Usung reformasi kepolisian
Perhatian publik kini mengarah kepada DPR. Oleh karena itu, DPR juga harus konsen melihat harta kekayaan calon kapolri, dan apakah yang bersangkutan pernah terlibat dalam pelanggaran HAM dan korupsi. Rekam jejak semacam itu harus pula memperhatikan data yang dikumpulkan oleh PPATK dan KPK.
Dihubungi secara terpisah, Direktur Eksekutif Institute for Criminal Justice Reform (ICJR) Erasmus Napitupulu mengatakan, reformasi di tubuh kepolisian perlu dilakukan, terutama untuk mencegah penggunaan kekuasaan yang eksesif. Oleh karena itu, dalam uji kelayakan dan kepatutan, pekan depan, DPR diharapkan mendalami visi dan misi calon kapolri terkait hal ini. ”Calon kapolri harus dipastikan dapat menahan diri menggunakan kekuatan-kekuatan, termasuk hukum pidana atau kriminalisasi, sebagai alat pembungkaman,” katanya.

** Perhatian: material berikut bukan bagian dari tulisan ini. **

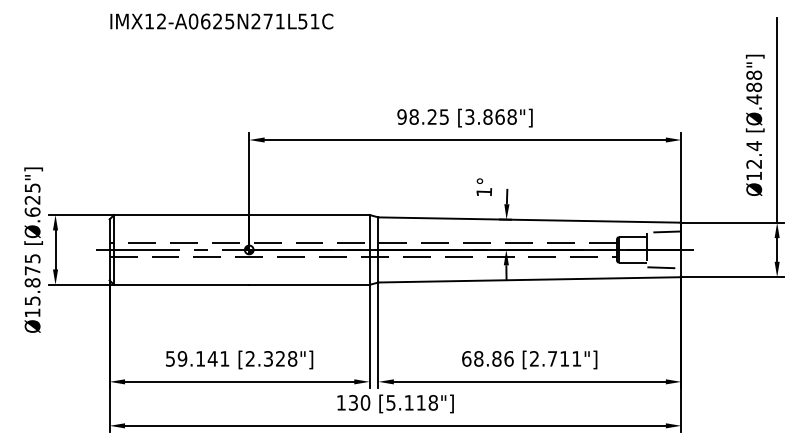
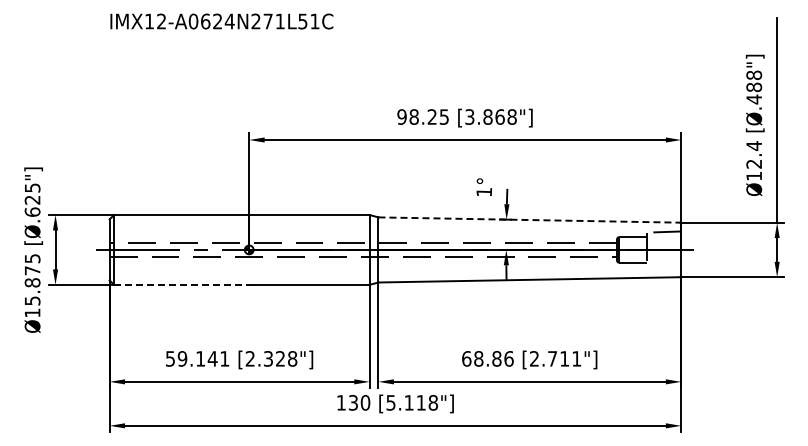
text at (229, 21): IMX12-A0625N271L51C -> IMX12-A0624N271L51C
line at (529, 220): solid -> dashed
line at (664, 267): present -> none
line at (181, 284): solid -> dashed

Erasmus menambahkan, kapolri ke depan harus bersikap transparan dan akuntabel. Sejumlah kasus, seperti peristiwa Km 50 Jalan Tol Jakarta-Cikampek yang diselidiki oleh Komisi Nasional Hak Asasi Manusia, idealnya di masa depan harus direspons dengan lebih transparan dan akuntabel. Hal lain yang perlu didalami DPR, lanjut Erasmus, sikap calon kapolri terkait dengan keadilan restoratif (restorative justice).
Pengajar Fakultas Hukum Universitas Airlangga, Herlambang P Wiratraman, berpendapat, sekalipun Presiden mengajukan calon tunggal, bukan berarti DPR terikat harus menyetujui usulan tersebut. Dalam proses uji kelayakan dan kepatutan, DPR harus tetap mendengarkan publik dan memperhatikan secara serius rekam jejak calon kapolri.
”Perhatian publik kini mengarah kepada DPR. Oleh karena itu, DPR juga harus konsen melihat harta kekayaan calon kapolri, dan apakah yang bersangkutan pernah terlibat dalam pelanggaran HAM dan korupsi. Rekam jejak semacam itu harus pula memperhatikan data yang dikumpulkan oleh PPATK dan KPK,” katanya.